Силы Добролюбова уже не восстановлялись. Но он продолжал заниматься журналом: просматривал цензорские корректурные листы, читал рукописи. У него было столько силы воли, что он ничего не говорил о своем болезненном состоянии, и ему было неприятно, если кто-нибудь расспрашивал его о здоровье, но со мной, когда нам случалось оставаться вдвоем, он был откровенен.
- Я, пожалуй, совершенно помирился бы с своим теперешним положением, - говорил Добролюбов, - если бы только имел силы писать; хоть год просидел бы, не выходя из этой комнаты.
Когда я кормила его обедом, он замечал:
- Доставляю вам столько хлопот! Вам приходится придумывать для меня разные кушанья, которые переваривал бы мой желудок, а он окончательно отказывается питать мое тело.
Я стала замечать, что для Добролюбова сделалось тягостным присутствие посторонних лиц. Он не принимал участия в общем разговоре, ложился на кушетку и закрывал себе лицо газетой. Я запретила пускать к нему посторонних. Добролюбов догадался об этом и заметил мне:
- Вы угадываете мои мысли, я только что хотел вас просить, чтобы вы никого ко мне не пускали, кроме Чернышевского.

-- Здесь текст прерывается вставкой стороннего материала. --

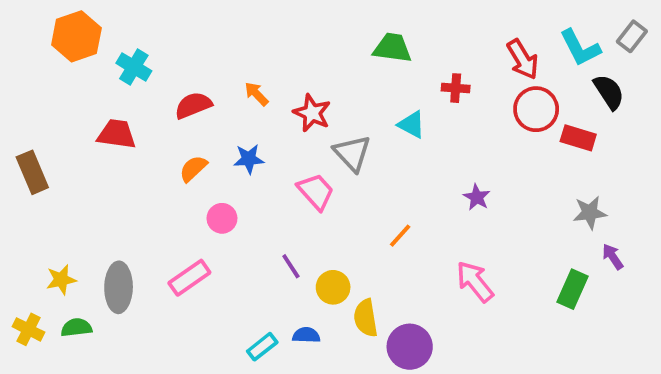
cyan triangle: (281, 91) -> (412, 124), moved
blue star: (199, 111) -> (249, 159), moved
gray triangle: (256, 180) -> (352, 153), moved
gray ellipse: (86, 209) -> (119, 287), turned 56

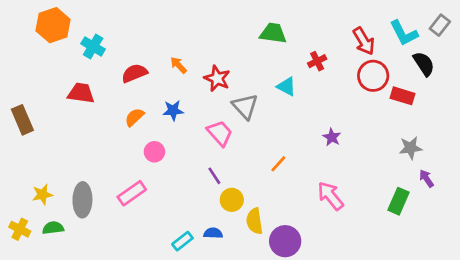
red cross: (456, 88) -> (317, 61), turned -30
purple line: (291, 266) -> (214, 176), moved

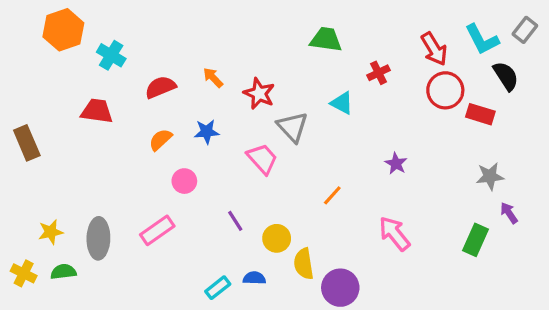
purple line: (214, 176) -> (235, 221), moved

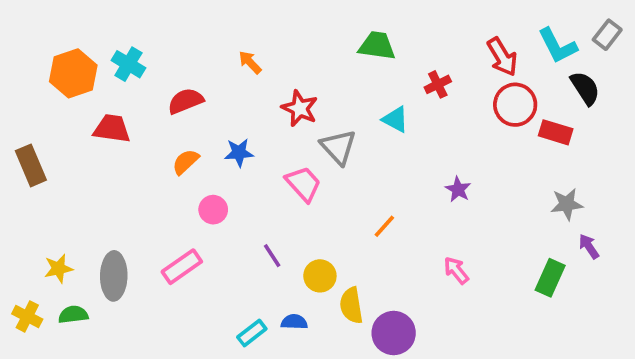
orange hexagon: (63, 30) -> (73, 73), moved
orange arrow: (213, 78) -> (250, 62), moved
pink arrow: (394, 234) -> (456, 270), size x0.7

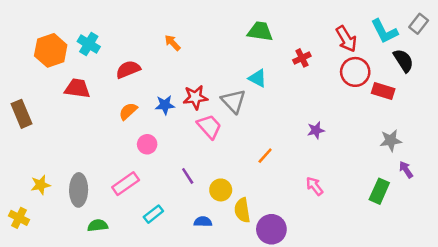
red star: (300, 108) -> (195, 97), moved, turned -30
cyan triangle: (395, 119) -> (257, 78), moved
purple star: (458, 189) -> (316, 130), turned 30
green semicircle: (73, 315) -> (98, 225), moved
cyan rectangle: (252, 333) -> (153, 214), moved

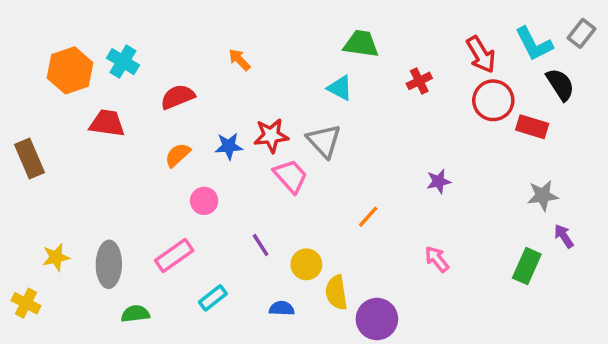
cyan triangle: (257, 78) -> (340, 88), moved

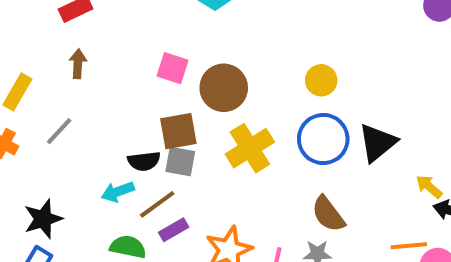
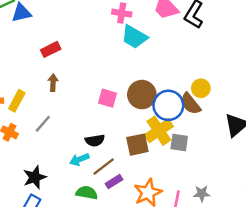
pink square: (173, 68) -> (107, 98), moved
brown square: (178, 131) -> (137, 145), moved
blue circle: (323, 139) -> (168, 105), moved
gray square: (180, 162) -> (179, 142), moved
brown semicircle: (328, 214) -> (190, 104), moved

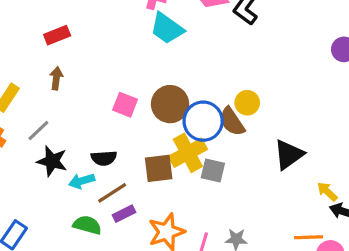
black star: (35, 177) -> (52, 161), moved, turned 30

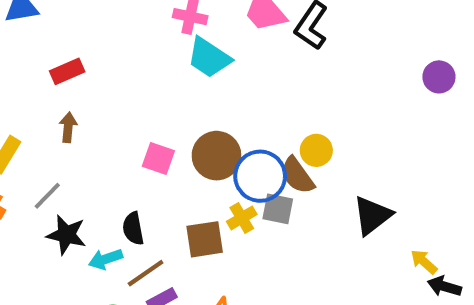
yellow cross: (188, 153) -> (242, 218), size x0.6
black semicircle: (104, 158) -> (133, 229), turned 85
gray square: (213, 170) -> (278, 209), moved

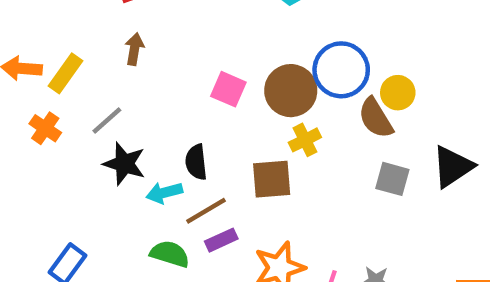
blue circle: (260, 176) -> (341, 70), moved
gray square: (278, 209) -> (392, 179), moved
yellow cross: (242, 218) -> (305, 140), moved

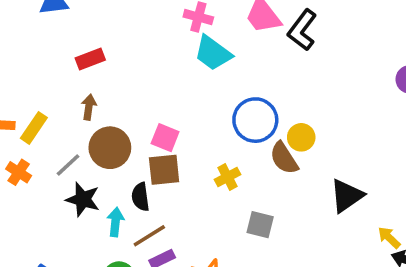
brown circle: (291, 91) -> (110, 148), moved
brown square: (272, 179) -> (164, 170), moved
gray square: (392, 179) -> (260, 225), moved
cyan arrow: (164, 193) -> (115, 222), turned 112

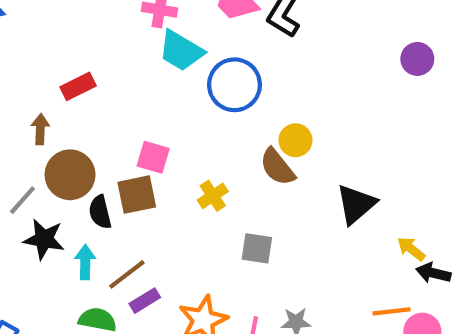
red rectangle: (90, 59) -> (78, 86), moved
blue circle: (255, 120) -> (234, 85), moved
pink square: (165, 138) -> (153, 157), moved
black semicircle: (141, 197) -> (100, 212), moved

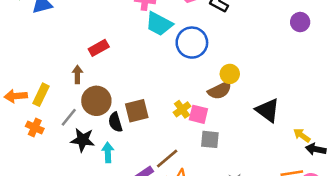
pink square: (153, 157) -> (198, 114), moved
brown semicircle: (277, 167) -> (220, 90), turned -75
black triangle: (356, 204) -> (268, 110), turned -40
brown line: (127, 274) -> (167, 158), moved

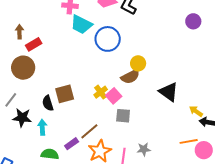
brown arrow: (77, 74) -> (19, 32), moved
brown circle: (96, 101) -> (23, 68), moved
pink square: (198, 114) -> (114, 96), turned 35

Чернышевский каждый вечер аккуратно приходил посидеть с Добролюбовым, который всегда с нетерпением ждал его прихода и оживлялся, беседуя с ним.
Несмотря на физическую слабость, голова Добролюбова была по-прежнему свежа, и он живо интересовался общественными вопросами, литературой и журналом.
Чернышевский и Добролюбов никогда не говорили друг другу, подобно многим литераторам, о своей взаимной привязанности, но нельзя было не видеть, насколько они искренно любят и уважают один другого. Они никогда не расточали в глаза похвал статьям один другого, но откровенно высказывали о них свое мнение.